For Mr. Fahr, the worst nightmare is if you hear a word that you don’t understand or if somebody is speaking in a very, very thick accent and you can’t make out what they’re saying. “It is then a question of what to do,” he said. “Do you attribute to them something they did not say or do you keep a dignified silence? Most of the time, it’s a dignified silence, if you can’t understand a word of what is being said because of the accent. But you can’t keep silent all the time.”
In Arabic, where the vernacular can vary greatly from country to country, this is unlikely to happen because the Arab representatives all speak in a formal cross-border Arabic, but it has occurred. “It happened to me in the Security Council when an Arab representative slipped into the vernacular and said something which I think would mean the year ‘never never’ which I’d never heard before, but I wasn’t 100 per cent sure.”

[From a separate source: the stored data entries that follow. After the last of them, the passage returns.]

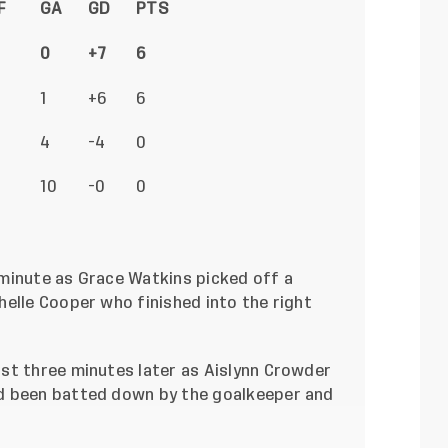
F
GA
GD
PTS
0
+7
6
1
+6
6
4
-4
0
10
-0
0
minute as Grace Watkins picked off a
elle Cooper who finished into the right
st three minutes later as Aislynn Crowder
d been batted down by the goalkeeper and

For Russian interpreter Vitaly Shevlak, 50, a nightmare scenario is “actually what we are living through every day. It’s very fast delivery, the delegates don’t have much time… basically they’re given three, four, five minutes to deliver their speeches so the tempo is very hot and you have to resort to all kinds of tricks just to be in sync with them and then to remember whatever they are saying because it’s a must.”.

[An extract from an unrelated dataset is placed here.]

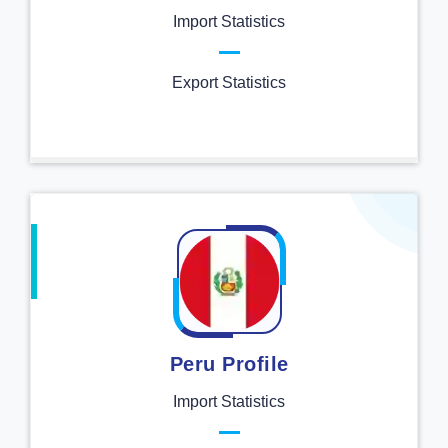
Import Statistics
Export Statistics
Peru Profile
Import Statistics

“So basically we are working under extraordinarily difficult conditions these days because of the limited time that is given to the delegates.”
This is what Mr. Fahr calls the speaker’s ‘traffic lights.’ There are green, yellow and red lights on the rostrum for a five minute speech. “The green light means that you go very fast, the yellow light means go extremely fast, and the red means go supersonic,” he said. “They have the green light until the fourth minute, and at the beginning of the fifth minute they get the yellow light and after the fifth minute they get the red light.”
Mr. Shevlak always wanted to be UN interpreter ever since he was a language student back in Moscow in the 80s. “It was a kind of dream of mine but it didn’t happen immediately,” said the 25-year veteran. But he recalled the pitfalls that can lie in wait for an interpreter under pressure.
“It was during my first or second year here on the job, I misheard what the speaker was saying and instead of mentioning Sweden for some reason I said South Africa, which was very wrong, a faux pas as they say in French. But I managed somehow to catch a glimpse of the reaction of the Russian delegate… the debate was about apartheid, and I managed somehow to correct myself.”
But for a real blooper by a greenhorn, it’s hard to beat what happened to Mr. Fahr. “It was on my very first day back in 1983, and it was an Arabic-speaking representative making a statement, and I misheard something. There are two words in Arabic that are very similar so that what came out of my mouth was that the exploitation of small nations is one of the lofty goals of the United Nations Charter.
“And then I said, but O my God, the independence of small nations is one of the lofty goals of the United Nations. And then of course I was behind the speaker for a whole sentence for the duration of the speech, and then he finished and he turned to the chairman and he started picking up his papers, and I was still going on.”